→ Description of the task
In the forum thread about writing little-endian binary files in Fortran, why does the original poster suspect that little-endian output is not guaranteed by the standard? Answer in one to three sentences.

→ Given passage
>>>>>
Writing a binary file in little-endian?

For a small project (see Anecdotal Fortran... :-) - #8 by vmagnin), I need to write binary files in a little-endian order. In the following program, where I suppose the integers to be 4, 2 and 1 bytes (they are on my machine), I have successfully done what I want (but…):

program endian
    implicit none
    integer :: status
    integer(4) :: four
    integer(2) :: two
    integer(1) :: one

    four = 4
    two = 2
    one = 1

    open(unit=1, file='endian.bin', access='stream', status='replace', &
        action='write', iostat=status)

    write(1, iostat=status) four, two, one

    close(1, iostat=status)
end program endian

as you can see here:

$ gfortran -Wall fortran_endian.f90 && ./a.out && hexdump -C endian.bin
00000000  04 00 00 00 02 00 01                              |.......|
00000007

Now, my question is: will my program write in little-endian on all machines? I have not found the term “little-endian” in the Fortran 2018 draft. And I therefore guess it is not guaranteed by the standard… Probably the endianness used in files is just the same as in RAM?

I have found some information that confirms what I was thinking:
https://www.star.le.ac.uk/~cgp/streamIO.html
and here a method using the equivalence statement to detect and reverse endianness:
https://atmos.washington.edu/~salathe/osx_unix/endian.html

I am interested in your thoughts and comments about that problem. To write a WAV file I do need writing little-endian 2 octets and 4 octets integers.

Concerning only the size of the integers, do you agree that I should use ISO_FORTRAN_ENV and int32 and int16 integers?

I know that Intel allows you to specify a default endianess for all output on the OPEN statement ie OPEN(NEWUINT=iunit, CONVERT=“BIG_ENDIAN”, etc. I think this is an extension though and not part of the standard. I believe gfortran also supports CONVERT. If I remember the CONVERT extension has been around for a while in various compilers. I first saw it several years ago in the Cray compilers. Also, as far as I know, the IBM Power chips are big endian but just about everything Intel or AMD X86-64 is little endian so unless you are also targeting the POWER chips I doubt you need to worry about endianess. Just speaking for myself I would like to see CONVERT offically part of the standard as well as the ability to specify an encoding like base64 or XDR because one major application (VTK toolkit) requires big-endian format for all unformatted/binary files for the VTK legacy format and the newer VTK XML format needs base64 encoding to embed binary data into the XML files.
<<<<<
→ Provided material
>>>>>
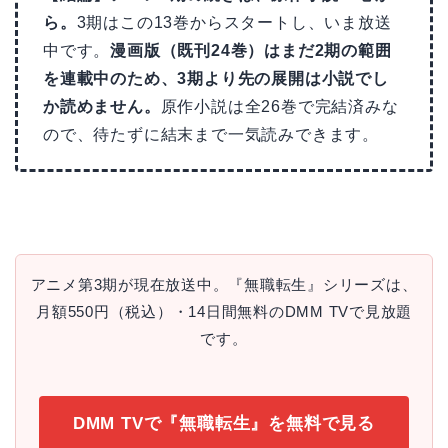
ら。
3期はこの13巻からスタートし、いま放送
中です。
漫画版（既刊24巻）はまだ2期の範囲
を連載中のため、3期より先の展開は小説でし
か読めません。
原作小説は全26巻で完結済みな
ので、待たずに結末まで一気読みできます。
アニメ第3期が現在放送中。『無職転生』シリーズは、
月額550円（税込）・14日間無料のDMM TVで見放題
です。
DMM TVで『無職転生』を無料で見る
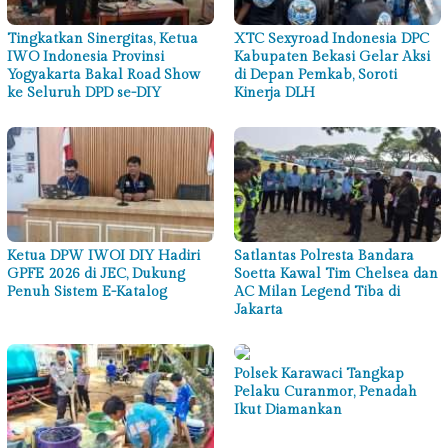
Tingkatkan Sinergitas, Ketua
XTC Sexyroad Indonesia DPC
IWO Indonesia Provinsi
Kabupaten Bekasi Gelar Aksi
Yogyakarta Bakal Road Show
di Depan Pemkab, Soroti
ke Seluruh DPD se-DIY
Kinerja DLH
Ketua DPW IWOI DIY Hadiri
Satlantas Polresta Bandara
GPFE 2026 di JEC, Dukung
Soetta Kawal Tim Chelsea dan
Penuh Sistem E-Katalog
AC Milan Legend Tiba di
Jakarta
Polsek Karawaci Tangkap
Pelaku Curanmor, Penadah
Ikut Diamankan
<<<<<
→ Response below
The poster could not find the term "little-endian" anywhere in the Fortran 2018 draft. From that, the poster guesses that the standard does not guarantee it, and that a file probably uses the same endianness as RAM.